Gangle's ecstatic, post-conversation-with-Pomni little midnight jog is cut short by a speeding car. Because of course Caine would apply collision physics to the cars that are just meant to be background decorations lol. Anyway, Gangle respawns in the fast food chain's local corporate office, where she gets a performance review from an executive played as ineptly as you'd expect by Caine.
Gangle is saddened when Caine only gives her a B+ grade for her fictional management of a fictional restaurant for badly programmed NPC's. But, it's a controlled level of sadness. She's able to prevent herself from having a panic attack over it like she would have just a few hours earlier, because she's been reminded that keeping ahold of her humanity is about more important things than "what I think I remember my old job being, probably."
Oh, right, there was also one other little subplot about Ragatha accidentally dosing herself with the stupidburger sauce and spending the entire shift in a drugged-out daze.

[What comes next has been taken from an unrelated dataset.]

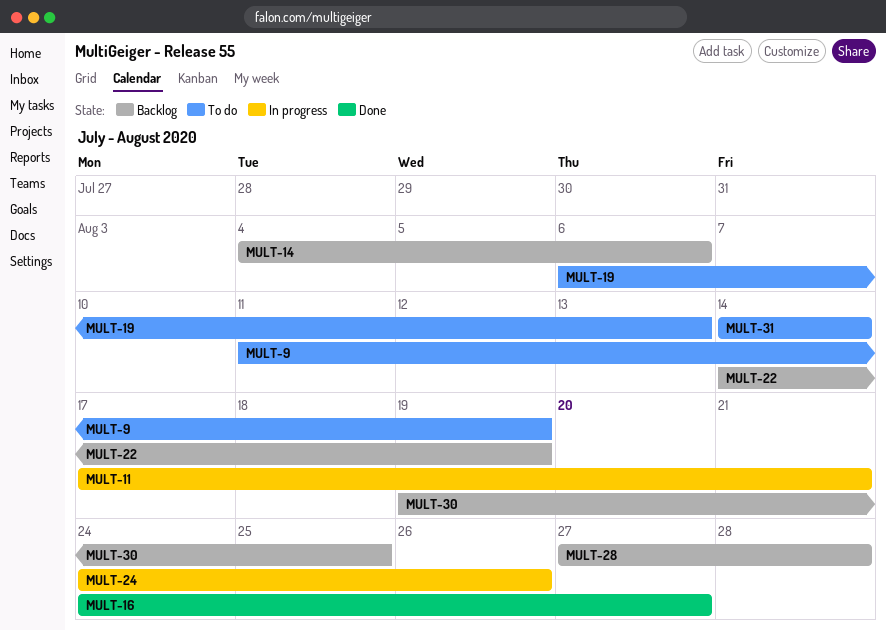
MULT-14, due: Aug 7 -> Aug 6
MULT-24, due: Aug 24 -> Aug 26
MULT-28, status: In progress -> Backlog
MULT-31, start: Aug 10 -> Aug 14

It gets old before the episode is even halfway over. And also, like, doesn't this break the rules? I thought Caine couldn't directly tamper with their mental states? Wouldn't he have to do that in order to simulate the effects of psychoactive drugs like this?
I guess it's possible that Caine was lying, and this minor-seeming gag is an important hint. But I find it more likely that the creators just came up with a (not all that funny) gag and forgot about their setting's established rules when implementing it. Eh, oh well.
Anyway, the episode ends with another tender moment between Gangle and Zooble. Zooble is showing a lot more personality all around after getting some focus in episode 3. Not sure if that's the writers overcompensating for how little they had some of these characters do in the first couple of eps, or just a matter of getting away from Pomni's POV and seeing the other characters show more of themselves to people who they've known for much longer than her.
Not that those are mutually exclusive, of course.
So, that's an episode. It fleshes out the side characters more, teaches (or at least, implies) some more details about how abstraction works and what causes it, and it casts doubt on my theory about Kinger. Not much progress though, really, aside from Jax having a couple of almost-but-not-quite vulnerable moments in the wake of his Ludovico treatments. The stuff with Gangle would have hit harder if we were given chances to get to know her even just a little bit prior to this episode.
Overall, I'd have to call it the weakest so far. That's not to say it's bad, or that there aren't some important things in it, but episodes 2 and 3 were a really tough act to follow.
One thing that occurred to me while writing the review is that, given the heavyhanded parallels between Gangle's near-breakdown and Caine's near-breakdown, and the way that spending too much time in the circus seems to sort of Cainify you, well...is Caine himself at risk of abstracting?
Is that what almost happened in his therapy session with Zooble, last time, when everything started glitching?
I didn't think an AI would be at risk of that the way simulated humans are. But if he is, then...well, that's a scary prospect if there ever was one.
Hopefully the next TADC episode will do a bit more to advance the plot.